Be Careful Out There

This is the time of year when many of us start doing it in the dark. (Running, that is … what else did you think we meant?)

It’s also an important time for a refresher on running safety, so we can all be careful out there. Running in the dark requires some equipment, some advance planning, and vigilance.

Clothes and equipment: Wear light colored clothing, with reflective striping or accents wherever possible. Put some on your dog as well, if you run with one. Many runners wear flashing LED lights on their backsides – they’re inexpensive and easy to find at running stores or on-line. Use a headlamp to help you see the road and to alert oncoming cars to your presence. (Contact us for more info about headlamp shopping.)

If you wear a thick hat to keep your head warm, make sure you don’t pull it too far over your ears or eyes. You still need to hear and remain alert.

Routes: Run on roads that are familiar, and preferably well lit. Stay on the left side of the road to face oncoming traffic. Always assume that the driver doesn’t see you, or even worse, is out to get you - because some day, he actually might be. Be wary of sideview mirrors that stick out from trucks, and give them a wide berth. Above all, don’t be afraid to step off the road and stop; your time doesn’t matter as much as your life.

Most critically of all – NEVER assume that a car sees you, or that the driver will do the right thing and avoid you. Some drivers feel like they own the entire road – and all it takes is one arrogant jerk to end your running career for good.

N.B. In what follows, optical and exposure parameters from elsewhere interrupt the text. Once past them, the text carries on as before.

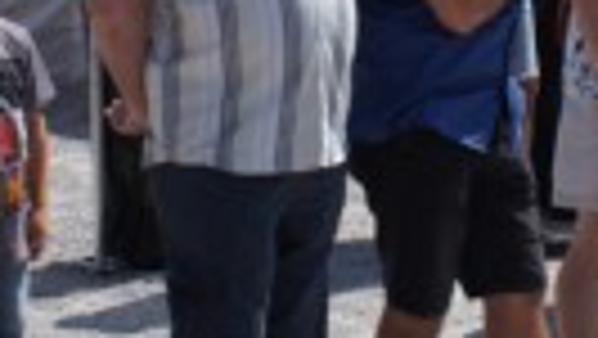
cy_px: -243
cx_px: 414
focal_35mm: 191
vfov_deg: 6.3
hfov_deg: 11.3
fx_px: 3030
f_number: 11
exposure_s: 1/160
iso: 100
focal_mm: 30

Form: Running in the dark naturally makes you more adept at “high stepping” to avoid small bumps. If you typically shuffle with your feet low to the ground, a few stumbles will quickly teach you to raise your feet a bit higher with each stride. Doing so is actually good for your overall form as well.

Partners: Find a friend or group to run with, for added security in numbers – an issue of increased importance for women. Each person takes responsibility for his (or her) own well-being, but also looks out for those around him. For example, don’t hesitate to yell a warning when you notice a car coming or see a hole in the road.

A recent running magazine study found that more runners are hit by cars when they run abreast of each other than when single file. We call this a “Well, DUH” kind of study … but just because the point is obvious doesn’t make it less important. If you’re running with a large group, the person out farthest into the traffic lane is in the most danger. So whenever a car approaches, cut the chit chat and quickly go single file.

Headphones and Ipods: In a word: NO. Don’t use them in the dark. Sure, music is cool, but being safe is even cooler. In the darkness, you rely on your sense of hearing more than anything to keep you safe. You have to be hyper-alert to noises around you – especially in the era of whisper-quiet hybrid cars that can inadvertently sneak up on you.

Above all, don’t get complacent. These rules are simple, but they should be adhered to every single day that you venture into the dark. Be careful out there, and run safely all the way to springtime.

1 comments:

Anonymous,  November 20, 2009 at 8:41 AM  

Could you please write an article/blog on common courtesy for runners and cyclists? I live in a semi-rural neighborhood that seems to attract a large number of both runners and cyclists. It’s a great area for both, with access to public lands, low traffic, clean air and great views.
I’m glad to see others enjoying the area, and it reinforces my decision to move here. My only gripe is with the few joggers and riders who can’t seem to shut up for even a minute while passing through in the wee hours before dawn. The average runners are struggling for air and talk less than the experts, who run by while extolling the virtues of their latest shoes or gadgets to their fellow runners, almost shouting to make sure they are heard.
The cyclists are much worse. On the slight down slope of our street, they are not winded at all. With more space between them, they feel compelled to holler at each other all manner of trivial blather, never thinking of those asleep in their homes (those who were asleep).
It’s not like the steady noise of a car passing on a highway or an aircraft overhead, the Doppler effect creating a smooth rise and fall in pitch and volume. It’s the sudden slap of the spoken word, which the brain hears even in sleep, that jars one awake well ahead of schedule.
Many a morning as I lay awake, I wish I knew who had just shouted in my window as they rode or ran by, so that I could return the favor some night when they were all cozy and dreaming of winning the Big Sur Marathon or bicycling the Himalayas.
Remember that every thought that comes into your head need not be spoken aloud.